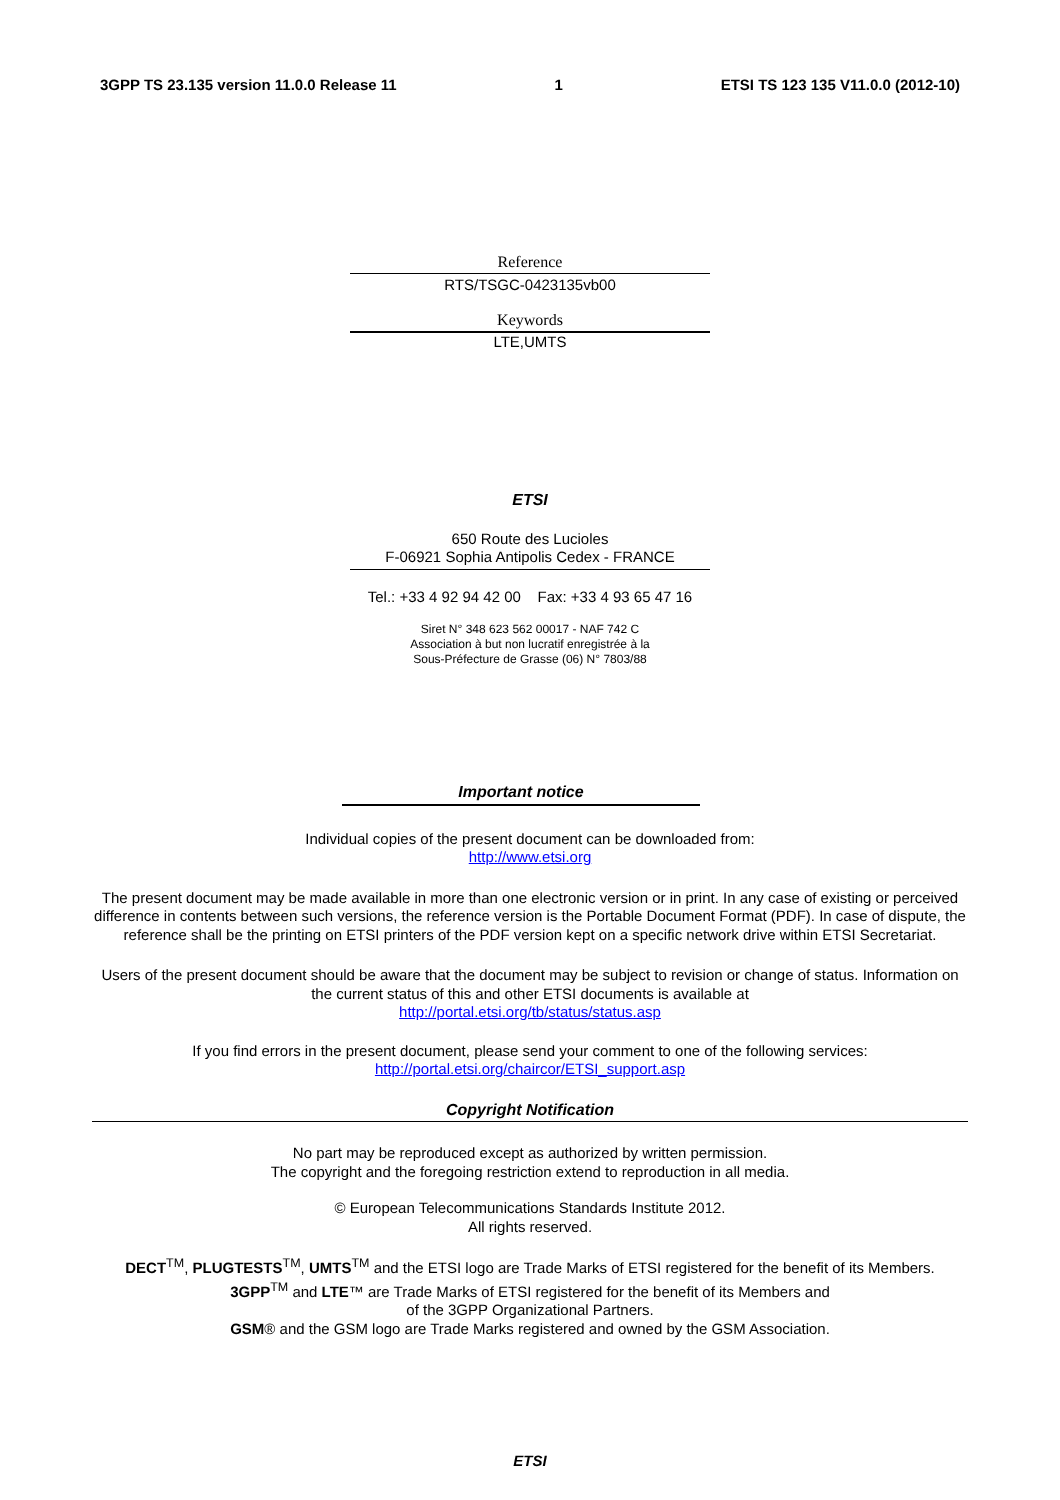3GPP TS 23.135 version 11.0.0 Release 11 1 ETSI TS 123 135 V11.0.0 (2012-10)
Reference
RTS/TSGC-0423135vb00
Keywords
LTE,UMTS
ETSI
650 Route des Lucioles
F-06921 Sophia Antipolis Cedex - FRANCE
Tel.: +33 4 92 94 42 00 Fax: +33 4 93 65 47 16
Siret N° 348 623 562 00017 - NAF 742 C
Association à but non lucratif enregistrée à la
Sous-Préfecture de Grasse (06) N° 7803/88
Important notice
Individual copies of the present document can be downloaded from:
http://www.etsi.org
The present document may be made available in more than one electronic version or in print. In any case of existing or perceived difference in contents between such versions, the reference version is the Portable Document Format (PDF). In case of dispute, the reference shall be the printing on ETSI printers of the PDF version kept on a specific network drive within ETSI Secretariat.
Users of the present document should be aware that the document may be subject to revision or change of status. Information on the current status of this and other ETSI documents is available at
http://portal.etsi.org/tb/status/status.asp
If you find errors in the present document, please send your comment to one of the following services:
http://portal.etsi.org/chaircor/ETSI_support.asp
Copyright Notification
No part may be reproduced except as authorized by written permission.
The copyright and the foregoing restriction extend to reproduction in all media.
© European Telecommunications Standards Institute 2012.
All rights reserved.
DECT<sup>TM</sup>, PLUGTESTS<sup>TM</sup>, UMTS<sup>TM</sup> and the ETSI logo are Trade Marks of ETSI registered for the benefit of its Members.
3GPP<sup>TM</sup> and LTE™ are Trade Marks of ETSI registered for the benefit of its Members and
of the 3GPP Organizational Partners.
GSM® and the GSM logo are Trade Marks registered and owned by the GSM Association.
ETSI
....
From the material above, copy every line that has the word "UMTS" in it.

LTE,UMTS
DECT<sup>TM</sup>, PLUGTESTS<sup>TM</sup>, UMTS<sup>TM</sup> and the ETSI logo are Trade Marks of ETSI registered for the benefit of its Members.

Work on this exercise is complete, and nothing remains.